Dickinson’s Use of Synesthesia
Steven
Wittenberg Gordon
Emily Dickinson
sometimes uses synesthesia, the
intermingling of two or more senses, in order to covey sensory experience in
her poetry. These multiple sensory
experiences allow the reader to run the poem through the body as it is
read. A fine example of this
device is the opening and titular line of “Bring me the sunset in a cup--”

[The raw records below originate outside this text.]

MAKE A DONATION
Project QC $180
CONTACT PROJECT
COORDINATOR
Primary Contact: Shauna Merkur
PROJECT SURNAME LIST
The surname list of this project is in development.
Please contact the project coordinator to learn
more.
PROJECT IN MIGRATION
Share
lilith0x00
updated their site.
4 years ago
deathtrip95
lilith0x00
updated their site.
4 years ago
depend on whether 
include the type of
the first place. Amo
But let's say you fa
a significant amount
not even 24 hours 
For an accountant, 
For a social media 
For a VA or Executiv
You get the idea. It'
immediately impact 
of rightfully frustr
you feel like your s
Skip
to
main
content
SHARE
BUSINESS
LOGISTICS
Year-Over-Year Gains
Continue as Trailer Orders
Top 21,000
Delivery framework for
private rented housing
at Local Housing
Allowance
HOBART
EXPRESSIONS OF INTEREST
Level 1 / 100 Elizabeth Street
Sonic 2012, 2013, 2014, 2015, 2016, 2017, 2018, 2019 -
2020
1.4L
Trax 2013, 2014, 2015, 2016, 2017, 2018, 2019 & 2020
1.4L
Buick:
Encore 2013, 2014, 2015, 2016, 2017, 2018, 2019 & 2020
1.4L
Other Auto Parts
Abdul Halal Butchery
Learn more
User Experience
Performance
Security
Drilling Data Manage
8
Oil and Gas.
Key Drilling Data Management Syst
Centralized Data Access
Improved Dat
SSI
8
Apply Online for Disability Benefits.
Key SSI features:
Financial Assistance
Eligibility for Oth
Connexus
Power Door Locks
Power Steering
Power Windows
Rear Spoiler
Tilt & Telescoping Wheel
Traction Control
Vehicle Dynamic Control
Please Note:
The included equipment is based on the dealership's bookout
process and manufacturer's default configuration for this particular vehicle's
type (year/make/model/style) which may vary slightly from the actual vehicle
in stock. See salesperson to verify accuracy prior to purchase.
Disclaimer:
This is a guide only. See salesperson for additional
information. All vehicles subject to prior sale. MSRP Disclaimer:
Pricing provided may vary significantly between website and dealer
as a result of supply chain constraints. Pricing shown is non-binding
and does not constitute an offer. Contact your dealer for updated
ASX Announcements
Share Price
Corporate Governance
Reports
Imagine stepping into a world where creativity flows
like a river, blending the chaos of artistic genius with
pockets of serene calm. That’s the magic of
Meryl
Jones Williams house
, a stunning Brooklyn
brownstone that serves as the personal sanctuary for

https://courses.edx.org/c4x/HarvardX/AmPoX.4/asset/140_Bring_me_the_sunset_in_a_cup_v2.pdf. Here the colors of the sunset are fused
into a fantastical beverage. The
reader cannot help but wonder what such a draught would taste like, smell like,
feel like in the mouth, feel like going down the throat. Would it be warm, like whiskey? For that matter, would such a luxurious
and unusual drink make one drunk like whiskey?
Another example
of Dickinson’s use of synesthesia, perhaps less obvious than the above example,
may be found in the first stanza of “There’s a certain Slant of light” https://courses.edx.org/c4x/HarvardX/AmPoX.4/asset/320_Theres_a_certain_Slant_of_light.pdf.
Winter
Afternoons --
That
oppresses, like the Heft
Of
Cathedral Tunes --
Here Dickinson
compares light, which normally is thought to possess only ethereal qualities,
as a “tune” or sound with the additional quality of “Heft” or substance. The reader now conceives of light in an
unusual and different way. This
light is not just something to be seen.
It is also somehow heard and felt.
The senses of sight, hearing, and touch are simultaneously engaged. The light washes over the body and
enters the body through the ears as well as the eyes. In sight, in Dickinson, there is much insight.